From being a Prisoner of War in numerous work camps in North Carolina during the war to becoming a Lutheran Minister after the war in the Appalachian Mountains, Christolph's life unfolds from one profound experience to another. Christolph met Olivia O'Malley at the church where he was working as a janitor.They were married and in 1951, he and Olivia accepted the mission of ministering to the needs of the isolated and underprivileged mountain folks populating the hills along the Blue Ridge Parkway.

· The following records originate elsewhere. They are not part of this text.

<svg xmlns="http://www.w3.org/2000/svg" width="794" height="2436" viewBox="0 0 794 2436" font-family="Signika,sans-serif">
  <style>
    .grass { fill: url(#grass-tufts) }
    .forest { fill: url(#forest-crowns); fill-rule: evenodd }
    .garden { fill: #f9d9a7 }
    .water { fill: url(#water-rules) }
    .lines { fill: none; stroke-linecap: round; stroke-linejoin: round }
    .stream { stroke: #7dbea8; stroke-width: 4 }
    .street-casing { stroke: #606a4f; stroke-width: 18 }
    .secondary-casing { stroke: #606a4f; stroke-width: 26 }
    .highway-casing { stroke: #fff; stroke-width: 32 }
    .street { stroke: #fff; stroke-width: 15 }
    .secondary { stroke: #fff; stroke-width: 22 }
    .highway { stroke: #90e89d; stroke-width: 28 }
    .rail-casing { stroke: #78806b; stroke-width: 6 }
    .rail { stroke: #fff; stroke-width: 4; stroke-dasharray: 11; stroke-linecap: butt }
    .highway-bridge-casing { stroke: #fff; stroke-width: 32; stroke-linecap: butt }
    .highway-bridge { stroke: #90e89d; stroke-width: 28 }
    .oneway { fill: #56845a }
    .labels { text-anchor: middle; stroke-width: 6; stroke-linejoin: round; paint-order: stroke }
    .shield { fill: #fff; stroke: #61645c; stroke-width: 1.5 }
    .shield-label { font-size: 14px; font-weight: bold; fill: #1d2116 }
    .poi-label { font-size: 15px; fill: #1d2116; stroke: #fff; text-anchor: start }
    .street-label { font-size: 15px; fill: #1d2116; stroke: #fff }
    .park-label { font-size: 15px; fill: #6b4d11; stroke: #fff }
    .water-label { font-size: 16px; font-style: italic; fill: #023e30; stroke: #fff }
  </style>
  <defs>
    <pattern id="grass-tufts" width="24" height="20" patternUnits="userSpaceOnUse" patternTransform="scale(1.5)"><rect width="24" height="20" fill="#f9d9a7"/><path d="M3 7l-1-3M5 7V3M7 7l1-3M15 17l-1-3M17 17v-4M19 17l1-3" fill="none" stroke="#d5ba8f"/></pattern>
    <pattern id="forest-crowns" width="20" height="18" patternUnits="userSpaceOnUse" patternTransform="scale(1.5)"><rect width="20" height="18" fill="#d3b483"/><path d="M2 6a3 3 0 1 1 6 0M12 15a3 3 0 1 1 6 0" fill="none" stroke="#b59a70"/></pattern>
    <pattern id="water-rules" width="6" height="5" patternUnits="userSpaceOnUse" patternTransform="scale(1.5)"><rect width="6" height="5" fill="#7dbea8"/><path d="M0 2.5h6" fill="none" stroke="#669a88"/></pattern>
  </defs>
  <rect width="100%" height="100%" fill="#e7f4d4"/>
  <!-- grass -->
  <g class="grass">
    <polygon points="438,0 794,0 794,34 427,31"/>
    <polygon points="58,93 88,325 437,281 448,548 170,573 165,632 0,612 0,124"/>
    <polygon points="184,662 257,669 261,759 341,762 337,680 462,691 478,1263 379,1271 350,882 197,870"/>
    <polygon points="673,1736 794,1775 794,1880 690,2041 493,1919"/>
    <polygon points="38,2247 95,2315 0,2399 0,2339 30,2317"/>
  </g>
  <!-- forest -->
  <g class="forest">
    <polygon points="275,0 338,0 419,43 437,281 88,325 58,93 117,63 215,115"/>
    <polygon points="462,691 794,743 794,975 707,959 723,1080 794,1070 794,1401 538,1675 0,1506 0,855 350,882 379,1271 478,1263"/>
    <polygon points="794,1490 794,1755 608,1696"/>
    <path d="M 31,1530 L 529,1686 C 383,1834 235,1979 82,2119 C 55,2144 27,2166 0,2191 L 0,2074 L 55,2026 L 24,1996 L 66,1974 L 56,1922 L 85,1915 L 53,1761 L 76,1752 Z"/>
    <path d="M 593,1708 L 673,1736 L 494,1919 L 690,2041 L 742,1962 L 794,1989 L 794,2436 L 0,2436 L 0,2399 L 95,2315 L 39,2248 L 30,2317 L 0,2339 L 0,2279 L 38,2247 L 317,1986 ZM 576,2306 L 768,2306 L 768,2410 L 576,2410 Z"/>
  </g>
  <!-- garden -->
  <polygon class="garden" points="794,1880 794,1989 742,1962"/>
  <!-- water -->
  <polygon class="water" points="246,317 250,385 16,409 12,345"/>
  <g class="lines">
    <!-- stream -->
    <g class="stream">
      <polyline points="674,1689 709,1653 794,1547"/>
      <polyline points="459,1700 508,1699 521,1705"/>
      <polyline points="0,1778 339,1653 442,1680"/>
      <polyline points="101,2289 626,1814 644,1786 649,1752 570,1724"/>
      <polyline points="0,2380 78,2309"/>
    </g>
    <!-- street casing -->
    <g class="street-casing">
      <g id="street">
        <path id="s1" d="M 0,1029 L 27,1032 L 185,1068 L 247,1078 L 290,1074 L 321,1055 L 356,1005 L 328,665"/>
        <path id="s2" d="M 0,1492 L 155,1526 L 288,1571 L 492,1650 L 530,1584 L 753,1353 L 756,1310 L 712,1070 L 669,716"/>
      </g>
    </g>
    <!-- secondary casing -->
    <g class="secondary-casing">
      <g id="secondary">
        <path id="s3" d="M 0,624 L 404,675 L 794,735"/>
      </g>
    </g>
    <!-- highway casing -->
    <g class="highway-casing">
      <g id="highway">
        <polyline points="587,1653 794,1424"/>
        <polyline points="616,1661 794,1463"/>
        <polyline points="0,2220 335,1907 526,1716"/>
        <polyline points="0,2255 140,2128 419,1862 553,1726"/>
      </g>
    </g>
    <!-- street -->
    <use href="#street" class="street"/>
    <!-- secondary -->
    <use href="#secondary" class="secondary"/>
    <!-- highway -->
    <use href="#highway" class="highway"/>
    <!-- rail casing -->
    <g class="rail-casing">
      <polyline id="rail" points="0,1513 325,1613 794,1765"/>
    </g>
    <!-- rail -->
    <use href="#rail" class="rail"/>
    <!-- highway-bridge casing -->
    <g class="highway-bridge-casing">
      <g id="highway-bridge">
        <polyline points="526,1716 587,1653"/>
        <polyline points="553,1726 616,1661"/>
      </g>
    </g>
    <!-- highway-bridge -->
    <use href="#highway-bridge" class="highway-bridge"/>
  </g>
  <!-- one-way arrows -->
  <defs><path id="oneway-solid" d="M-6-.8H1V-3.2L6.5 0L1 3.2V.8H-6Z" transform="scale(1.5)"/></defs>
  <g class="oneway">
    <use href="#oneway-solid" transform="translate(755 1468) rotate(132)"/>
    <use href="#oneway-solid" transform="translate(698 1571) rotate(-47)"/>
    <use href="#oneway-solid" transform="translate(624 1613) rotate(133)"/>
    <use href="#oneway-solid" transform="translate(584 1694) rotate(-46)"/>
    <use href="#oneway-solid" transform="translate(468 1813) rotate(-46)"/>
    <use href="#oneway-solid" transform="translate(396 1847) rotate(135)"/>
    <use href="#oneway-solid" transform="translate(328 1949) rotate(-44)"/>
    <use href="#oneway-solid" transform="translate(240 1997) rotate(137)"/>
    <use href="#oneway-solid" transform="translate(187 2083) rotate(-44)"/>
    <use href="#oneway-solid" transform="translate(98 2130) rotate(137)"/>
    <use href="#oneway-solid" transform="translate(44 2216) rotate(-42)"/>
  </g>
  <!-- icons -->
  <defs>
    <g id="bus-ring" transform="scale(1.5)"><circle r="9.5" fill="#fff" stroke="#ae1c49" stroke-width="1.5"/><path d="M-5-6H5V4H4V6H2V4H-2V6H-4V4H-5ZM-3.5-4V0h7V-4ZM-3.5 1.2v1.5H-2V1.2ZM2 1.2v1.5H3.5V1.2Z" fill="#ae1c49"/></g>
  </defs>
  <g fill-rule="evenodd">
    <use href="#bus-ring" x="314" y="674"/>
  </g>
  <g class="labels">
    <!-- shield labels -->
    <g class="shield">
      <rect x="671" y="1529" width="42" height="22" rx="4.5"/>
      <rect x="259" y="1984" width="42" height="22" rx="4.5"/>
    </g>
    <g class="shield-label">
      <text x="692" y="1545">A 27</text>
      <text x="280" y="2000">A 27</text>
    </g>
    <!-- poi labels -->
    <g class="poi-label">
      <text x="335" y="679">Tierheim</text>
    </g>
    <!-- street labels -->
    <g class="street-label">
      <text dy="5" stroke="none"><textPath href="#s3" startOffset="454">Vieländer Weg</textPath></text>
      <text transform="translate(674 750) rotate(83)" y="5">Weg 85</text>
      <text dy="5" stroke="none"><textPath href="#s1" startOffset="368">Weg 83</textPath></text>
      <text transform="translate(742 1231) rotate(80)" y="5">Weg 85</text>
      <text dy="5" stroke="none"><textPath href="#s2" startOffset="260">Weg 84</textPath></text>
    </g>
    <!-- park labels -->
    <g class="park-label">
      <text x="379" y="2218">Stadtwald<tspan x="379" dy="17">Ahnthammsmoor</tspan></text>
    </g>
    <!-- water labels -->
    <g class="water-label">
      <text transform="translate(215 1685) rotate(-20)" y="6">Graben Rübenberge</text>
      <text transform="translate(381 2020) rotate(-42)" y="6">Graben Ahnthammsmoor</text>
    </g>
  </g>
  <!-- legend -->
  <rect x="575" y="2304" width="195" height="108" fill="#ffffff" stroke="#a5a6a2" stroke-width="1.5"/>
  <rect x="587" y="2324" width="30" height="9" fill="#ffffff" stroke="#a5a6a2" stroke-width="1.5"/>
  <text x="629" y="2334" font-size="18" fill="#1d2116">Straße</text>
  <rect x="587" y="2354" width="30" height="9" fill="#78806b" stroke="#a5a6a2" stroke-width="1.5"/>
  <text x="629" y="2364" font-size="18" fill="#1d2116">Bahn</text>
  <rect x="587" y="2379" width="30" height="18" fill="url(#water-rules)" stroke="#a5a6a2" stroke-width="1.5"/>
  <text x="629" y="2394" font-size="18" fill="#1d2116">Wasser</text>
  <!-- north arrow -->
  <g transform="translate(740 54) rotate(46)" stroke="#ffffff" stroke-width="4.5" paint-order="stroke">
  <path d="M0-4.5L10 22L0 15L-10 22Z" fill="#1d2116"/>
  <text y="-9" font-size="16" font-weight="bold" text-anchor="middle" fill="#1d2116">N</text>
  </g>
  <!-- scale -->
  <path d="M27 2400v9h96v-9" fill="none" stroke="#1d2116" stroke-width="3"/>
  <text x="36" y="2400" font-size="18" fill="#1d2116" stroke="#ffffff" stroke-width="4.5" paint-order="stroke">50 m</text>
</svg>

In 2006, Dan Turner, a free-lance TV journalist, was given a tip where he might find his next story which could develop into a documentary segment for television. The tip, from a long time friend, identified the elderly minister who aspired to be ordained before he dies. Much to Dan's surprise, he uncovers the tales of Christolph Hoffman and four other trained German Saboteurs. They were also inserted by submarine onto US soil during WW II and were now living normal lives in America. These reluctant saboteurs also became US citizens, had families, started businesses and became willing contributors to their adopted communities.
This story is a reflection of the little known fact that 371,683 German Prisoners of War were interned in the US during WW II. This tale reflects how their labor was used by farming communities to fill the loss of manpower brought on by the war effort . The State of North Carolina had seventeen such labor camps which harvested crops, harvested timber for lumbering companies, worked in industrial plants, and supported military bases. Reverend Hoffman was a POW in Hendersonville, NC and was allowed to remain in the area after the war.
His fond memories of the people and his desire to follow in his father's footsteps as a Lutheran Minister, drove his life choices. His good deeds made him a 'legend-in-his-own-time' in the mountains of western North Carolina.